> [Collected data entries]:
■ ■ ■

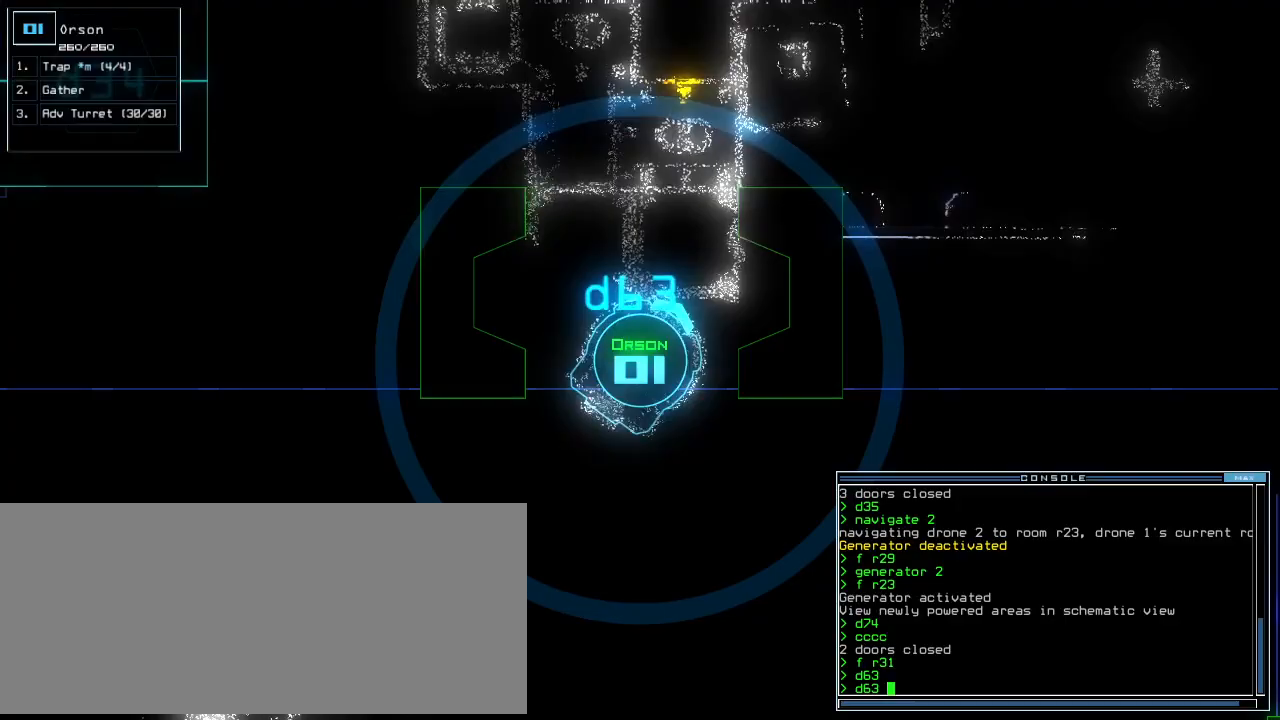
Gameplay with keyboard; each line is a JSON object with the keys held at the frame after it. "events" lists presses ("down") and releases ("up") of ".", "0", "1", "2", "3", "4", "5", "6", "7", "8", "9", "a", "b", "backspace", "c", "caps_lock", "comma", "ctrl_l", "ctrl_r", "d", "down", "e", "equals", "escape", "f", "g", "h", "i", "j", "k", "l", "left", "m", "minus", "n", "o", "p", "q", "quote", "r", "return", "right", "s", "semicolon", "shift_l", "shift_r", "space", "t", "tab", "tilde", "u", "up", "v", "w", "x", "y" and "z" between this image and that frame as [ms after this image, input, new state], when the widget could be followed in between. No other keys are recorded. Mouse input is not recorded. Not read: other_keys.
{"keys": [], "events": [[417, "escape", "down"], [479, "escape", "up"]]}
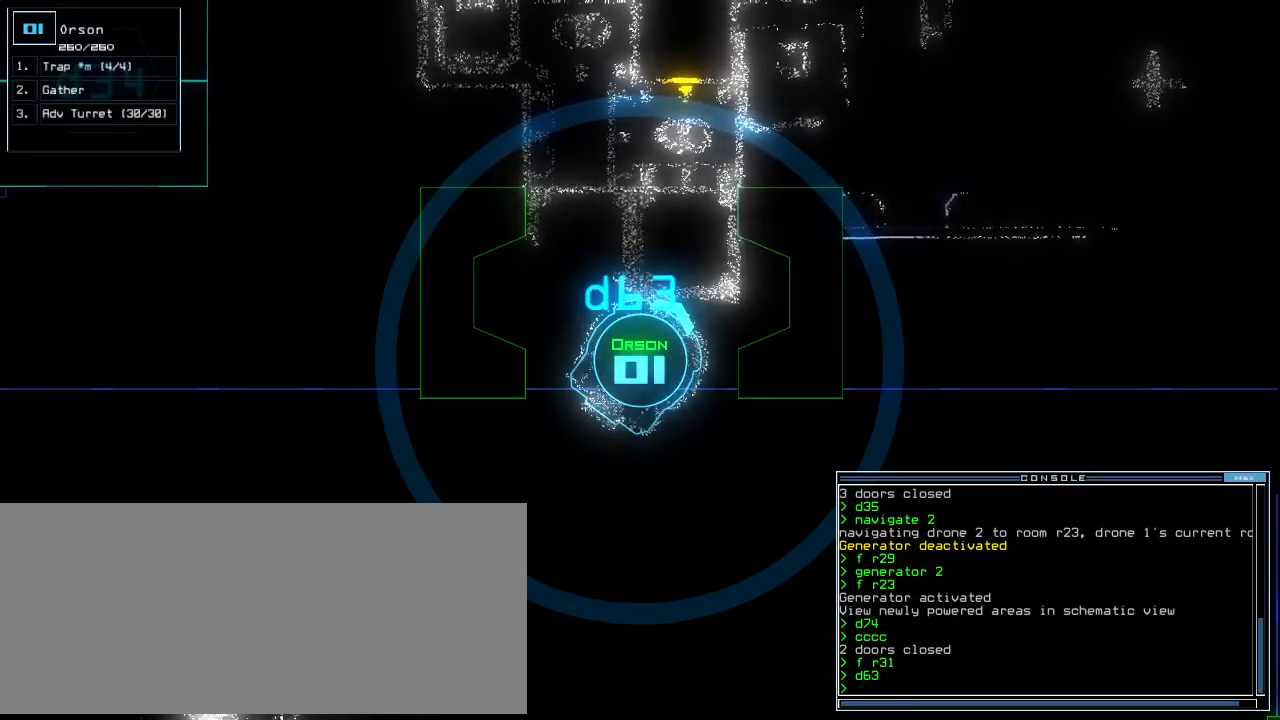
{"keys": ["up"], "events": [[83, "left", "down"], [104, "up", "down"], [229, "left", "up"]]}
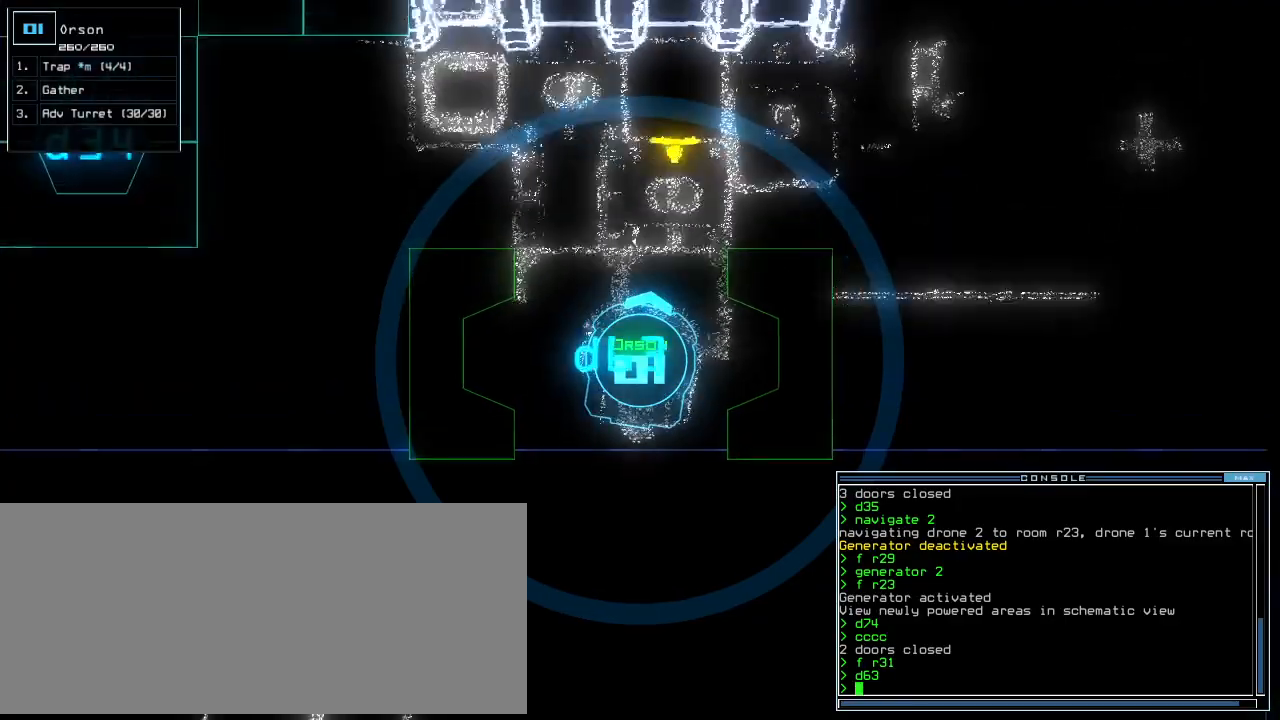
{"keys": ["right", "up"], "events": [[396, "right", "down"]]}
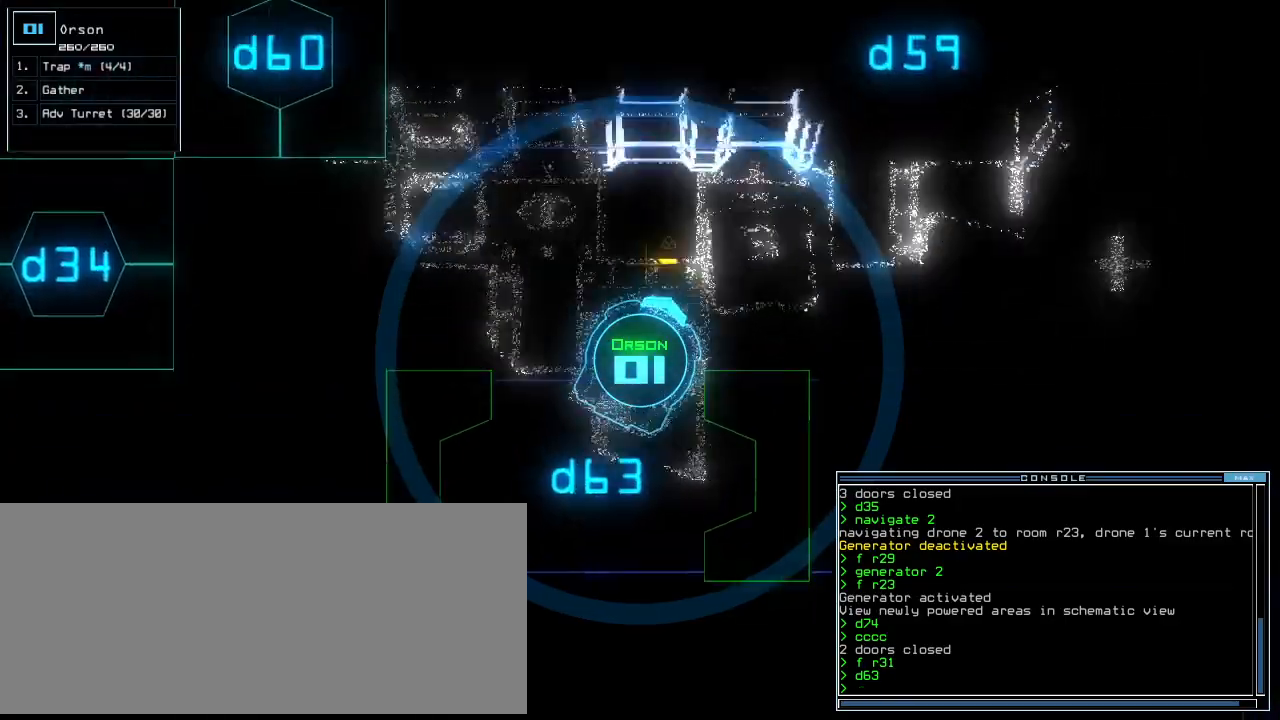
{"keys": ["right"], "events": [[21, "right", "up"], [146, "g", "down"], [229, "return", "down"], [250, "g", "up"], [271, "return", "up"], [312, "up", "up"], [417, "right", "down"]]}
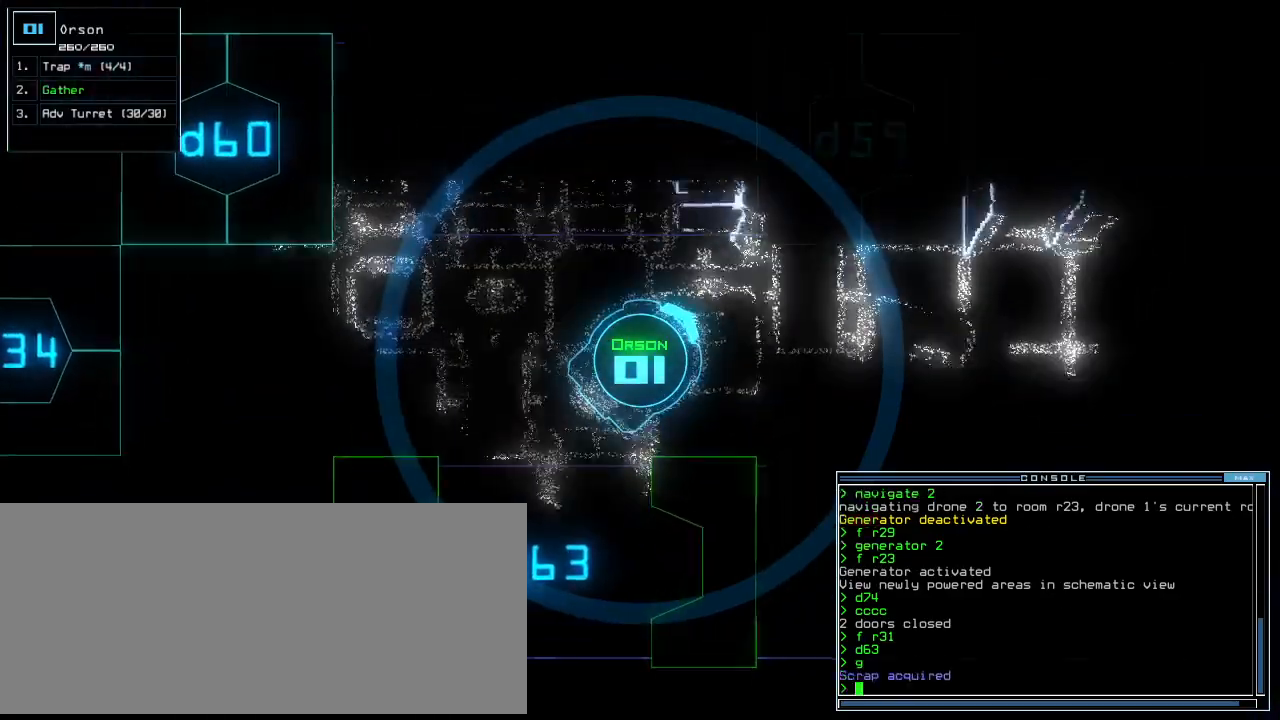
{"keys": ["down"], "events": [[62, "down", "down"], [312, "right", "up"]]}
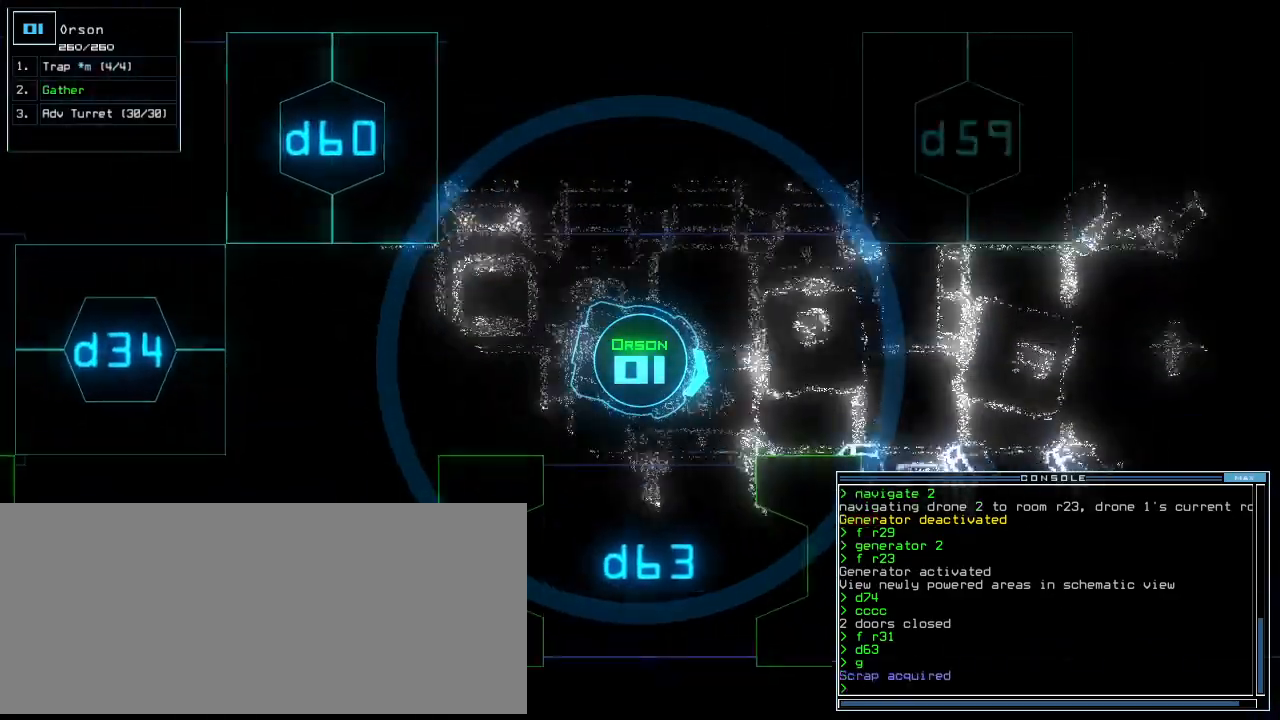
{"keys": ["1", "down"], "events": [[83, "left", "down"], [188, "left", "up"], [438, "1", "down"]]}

■ ■ ■

Without the pictures, print all of the records exactly.

> [Result for this exercise]:
Gameplay with keyboard; each line is a JSON object with the keys held at the frame after it. "events" lists presses ("down") and releases ("up") of ".", "0", "1", "2", "3", "4", "5", "6", "7", "8", "9", "a", "b", "backspace", "c", "caps_lock", "comma", "ctrl_l", "ctrl_r", "d", "down", "e", "equals", "escape", "f", "g", "h", "i", "j", "k", "l", "left", "m", "minus", "n", "o", "p", "q", "quote", "r", "return", "right", "s", "semicolon", "shift_l", "shift_r", "space", "t", "tab", "tilde", "u", "up", "v", "w", "x", "y" and "z" between this image and that frame as [ms after this image, input, new state], when the widget could be followed in between. No other keys are recorded. Mouse input is not recorded. Not read: other_keys.
{"keys": [], "events": [[417, "escape", "down"], [479, "escape", "up"]]}
{"keys": ["up"], "events": [[83, "left", "down"], [104, "up", "down"], [229, "left", "up"]]}
{"keys": ["right", "up"], "events": [[396, "right", "down"]]}
{"keys": ["right"], "events": [[21, "right", "up"], [146, "g", "down"], [229, "return", "down"], [250, "g", "up"], [271, "return", "up"], [312, "up", "up"], [417, "right", "down"]]}
{"keys": ["down"], "events": [[62, "down", "down"], [312, "right", "up"]]}
{"keys": ["1", "down"], "events": [[83, "left", "down"], [188, "left", "up"], [438, "1", "down"]]}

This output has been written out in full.